Why it matters: The incident demonstrates how frontline banking staff are becoming the last line of defense against increasingly sophisticated remote access scams that combine phone manipulation, computer hijacking, and social engineering. The criminals had gained remote access to the victim's computer, generated fake debt images, and coached her on what to tell bank staff—illustrating the elaborate preparation scammers now deploy against vulnerable customers. Without intervention, the retiree would have faced complete financial devastation.

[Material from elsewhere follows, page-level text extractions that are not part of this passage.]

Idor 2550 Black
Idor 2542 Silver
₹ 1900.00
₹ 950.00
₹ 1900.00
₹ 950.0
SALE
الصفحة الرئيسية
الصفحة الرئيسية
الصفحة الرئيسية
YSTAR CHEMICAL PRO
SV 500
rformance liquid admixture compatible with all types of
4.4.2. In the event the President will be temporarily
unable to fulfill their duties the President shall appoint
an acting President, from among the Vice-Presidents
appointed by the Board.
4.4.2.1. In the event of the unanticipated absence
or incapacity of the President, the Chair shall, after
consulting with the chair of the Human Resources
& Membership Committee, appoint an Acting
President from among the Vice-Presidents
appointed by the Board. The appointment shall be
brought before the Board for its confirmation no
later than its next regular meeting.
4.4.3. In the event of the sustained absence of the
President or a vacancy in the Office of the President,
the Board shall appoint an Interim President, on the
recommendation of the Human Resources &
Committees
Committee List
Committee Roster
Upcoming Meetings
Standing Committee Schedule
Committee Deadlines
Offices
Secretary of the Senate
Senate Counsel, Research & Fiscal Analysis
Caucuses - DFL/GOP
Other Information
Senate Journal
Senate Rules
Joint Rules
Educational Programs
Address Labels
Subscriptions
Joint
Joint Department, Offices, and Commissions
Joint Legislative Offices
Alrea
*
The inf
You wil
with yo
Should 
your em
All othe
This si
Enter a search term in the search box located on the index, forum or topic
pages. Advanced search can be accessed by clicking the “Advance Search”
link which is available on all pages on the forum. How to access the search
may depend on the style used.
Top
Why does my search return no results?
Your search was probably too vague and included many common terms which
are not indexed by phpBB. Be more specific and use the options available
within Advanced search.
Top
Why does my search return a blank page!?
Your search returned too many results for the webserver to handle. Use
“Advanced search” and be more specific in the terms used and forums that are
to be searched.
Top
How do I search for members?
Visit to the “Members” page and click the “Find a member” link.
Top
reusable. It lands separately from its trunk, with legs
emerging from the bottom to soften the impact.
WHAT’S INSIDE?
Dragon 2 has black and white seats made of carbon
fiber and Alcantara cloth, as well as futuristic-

Zoom out: Remote access scams represent a growing threat vector where criminals exploit both technological vulnerabilities and psychological manipulation, particularly targeting elderly customers with complex scenarios involving fake tech support, manufactured urgency, and fabricated debts. NAB's response reflects the banking sector's shift toward proactive scam detection through staff training and real-time intervention protocols, with Group Investigations Executive Chris Sheehan positioning Australia's "ecosystem approach" as world-leading despite acknowledging scam prevention resembles "playing whack-a-mole."
Bottom line: Banks are increasingly positioning branch staff as human circuit breakers against digital fraud, but the sophistication of remote access scams suggests traditional customer education alone won't solve the problem.